Lest I give you the wrong impression, “slacking off” still means spending 3-6 hours a day on Curio City, seven days a week. I read traffic reports, tinker with my PPC campaigns, look for new merchandise, evaluate forecasts, answer email, and hope that growth will resume as mysteriously as it stopped.

The Sunshop upgrade is the only thing I can see that might restore some momentum. Turnkey hasn’t updated their release news since May 18. They’re still working on gift certificate functionality (hooray!) and the ability to modify orders at the product level (huh?). There is no indication when they might release a stable and complete version.

I wrote a 1,000-word essay for the Yahoo Ultimate Connection Contest, which will award $25,000 worth of free clicks, a website makeover, and a year’s worth of marketing consulting to some lucky small business. Winning a $40,000 prize would certainly change everything. I’ll post my contest entry here when I’m sure that it didn't win.

My Father’s Day newsletter flopped despite what I thought was an extravagant free-freight offer on 15 featured products. 422 emails went out. Seven bounced. The 83 that were opened brought 26 clicks. No sales. All of the hours that I spent finding a new jewelry line, negotiating terms, creating product pages, featuring it in two newsletters, and creating PPC ads yielded one sale of women’s jewelry to an acquaintance from Octopus Overlords, and one expression of interest from a friend.
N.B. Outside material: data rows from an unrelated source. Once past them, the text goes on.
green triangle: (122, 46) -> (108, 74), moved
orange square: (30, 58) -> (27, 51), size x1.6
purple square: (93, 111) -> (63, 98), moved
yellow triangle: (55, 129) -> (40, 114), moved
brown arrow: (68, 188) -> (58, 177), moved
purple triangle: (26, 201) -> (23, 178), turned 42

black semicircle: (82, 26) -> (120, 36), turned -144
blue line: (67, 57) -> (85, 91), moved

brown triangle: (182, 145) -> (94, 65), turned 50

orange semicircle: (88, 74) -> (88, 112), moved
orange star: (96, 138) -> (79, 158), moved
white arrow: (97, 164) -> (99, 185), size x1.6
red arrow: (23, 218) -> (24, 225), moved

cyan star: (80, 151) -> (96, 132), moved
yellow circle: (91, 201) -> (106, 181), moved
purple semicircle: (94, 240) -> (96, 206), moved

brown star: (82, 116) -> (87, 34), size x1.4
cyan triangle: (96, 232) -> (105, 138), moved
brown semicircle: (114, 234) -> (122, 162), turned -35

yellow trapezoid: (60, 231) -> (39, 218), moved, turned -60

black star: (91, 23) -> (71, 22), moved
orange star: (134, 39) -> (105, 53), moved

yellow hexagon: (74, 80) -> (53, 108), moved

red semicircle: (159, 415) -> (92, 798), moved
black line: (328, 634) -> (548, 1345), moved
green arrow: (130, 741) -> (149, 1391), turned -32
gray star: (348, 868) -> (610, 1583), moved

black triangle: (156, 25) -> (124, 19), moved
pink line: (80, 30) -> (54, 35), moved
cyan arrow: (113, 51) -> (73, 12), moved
The 26 clicks that I got from the hours spent writing my newsletter would have cost me about $3.00 on Google. My time these days is worth about 25 cents an hour.

I do have a hopeful eye on one cool new product line with good sales potential. The minimum order to get started is over $500 (my OTB right now is $150, and I have several reorders stacked up already). Some competitors sell very similar items for a lot less than I’d have to charge, and at least one website sells the identical product below my price. But their site looks kind of cheesy. I’m leaning toward bringing them in and emphasizing superior quality (while hoping that shoppers won’t price-compare too aggressively). I really like this product. Maybe my enthusiasm will be infectious.